Sara on 29 Nov 2006 at 7:06 pm #
Okay, i hate to be “that guy” but a)Hugh Jackman wasn’t in the illusionist, he was in the prestige (which i loved.) and b) YOU HAVEN’T SEEN PI? seriously watch it it’s fucking SWEET. i really disliked requiem, i thought it was pointless, plotless and super boring but i loved pi. it kind of sounds like i wouldn’t like the fountain, but thanks for the review to i could decide not to see it! p.s. read any reviews of Bobby? not good :(
brenda on 29 Nov 2006 at 9:32 pm #
Fuck, I can’t believe I mixed them up. I didn’t even see The Illusionist, I totally meant The Prestige (which rocked). I should try to see Pi, everyone says it’s good. I can see lots of people not liking The Fountain. I kind of did, but I like almost everything.
I only saw the one review of Bobby (Pajiba), but yeah: Emilio Estevez? I don’t think The Mighty Ducks qualifies you to direct a movie about 60s zeitgeist. :/
Sara on 30 Nov 2006 at 7:57 pm #
OMG YOU READ PAJIBA TOO? that website is my LIFE. seriously, i watch movies JUST so i can see if they were right on pajiba about it. well and i like movies. okay you should see the illusionist, ’cause it was way better than the prestige, and i really liked the prestige. so ya. hey when do we get to see you guys? i mean, are you coming to toronto for holidays??

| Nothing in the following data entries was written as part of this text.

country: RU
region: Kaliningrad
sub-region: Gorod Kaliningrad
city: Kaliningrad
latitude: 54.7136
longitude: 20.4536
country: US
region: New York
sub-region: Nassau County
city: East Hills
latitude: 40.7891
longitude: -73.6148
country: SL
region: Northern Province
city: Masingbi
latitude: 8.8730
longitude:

brenda on 30 Nov 2006 at 9:20 pm #
It’s a recent discovery, but yes, pajiba = awesome. We’re going to be in Toronto Dec 27-Jan 4, so we’re there over New Year’s. I miss it soo much.
Lemon on 13 Dec 2006 at 6:09 pm #
There are only two stories in The Fountain.

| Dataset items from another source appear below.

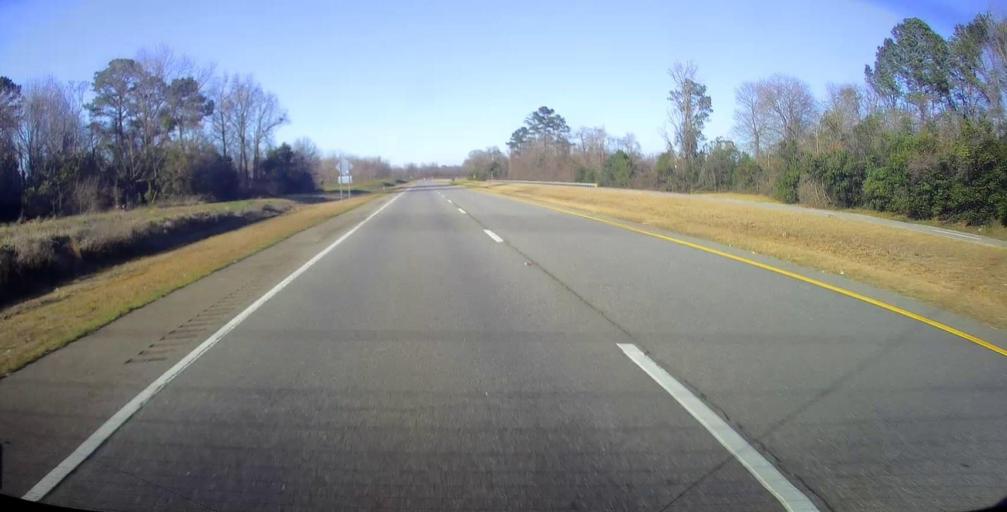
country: US
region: Georgia
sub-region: Sumter County
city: Americus
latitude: 31.9518
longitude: -84.2558
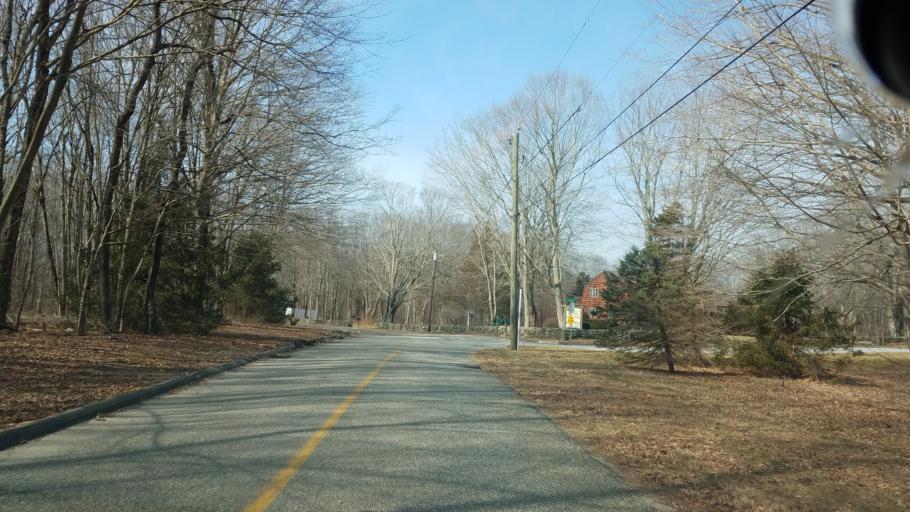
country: US
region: Connecticut
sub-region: New London County
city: Preston City
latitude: 41.5018
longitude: -72.0051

The 1500 AD story is a story-within-a-story, it’s an enactment of the book Rachel Weiz’s character is writing.
The 2006-2500 AD story is a continuous timeline. 2500 AD is the movie’s “present day.” Everything else is either his wife’s book or his memories of the past.
MASSIVE SPOILER ALERT: Hugh Jackman’s character is trying to cure brain cancer, but in the course of things cures death. Unfortunately this happens too late to save his wife (he gets the news moments after she dies.) Through a mixture of science, folk lore, and religion he begins to believe that the tree the bark came from (used to cure death) does have the same powers the old Guatemalan man told Rachel Weiz it has: namely that the tree, when planted above a grave, absorbs the essence of the deceased into it, allowing them to live on, in tree form. HJ plants one of these trees over RW’s grave then devotes 500 years of his life to crafting the space ship (the bubble) and traveling to the dying star where she will be reborn when the old star explodes.
END SPOILER ALERT
I absolutely loved this movie. It was so amazingly beautiful in every way. A lot of the people I saw it with, though, walked out and said “I didn’t get it…” Made me sad.
brenda on 14 Dec 2006 at 2:00 am #
…I did get all that (I don’t get how anyone couldn’t, because, like I said, the film makes it really clear), but I didn’t want to summarize the movie, because I didn’t want to “spoil” it for Sara and all my “other readers”, who’d asked about it in a previous comment and because one of its best points is how it slowly reveals how the three stories parallel each other (I realize two of them — and I think it would be easy to read it as saying the third kind of is too — are actually different points on the same story, but the three different timelines each constitute their own arc in terms of narration).
I thought it was definitely remarkable, but more in a grand “flawed film” way: I would be just as surprised to hear someone say they loved as that they didn’t like it. I did “get it”, and I liked it, but not passionately.
Lemon on 14 Dec 2006 at 10:10 pm #
“I don’t get how anyone couldn’t, because, like I said, the film makes it really clear”
See, and what baffles me is that I have yet to read a review someone got paid to write that got the story straight. Without exception they’ve presented the Conquistador as continuous with the rest of the story, then fault the film for not explaining the jump between then and now.
I can understand simplifying things for the sake of not spending 500 words trying to spell out mechanical conventions, but I’ve had to ask “did they watch the movie… or the trailer?” too many times.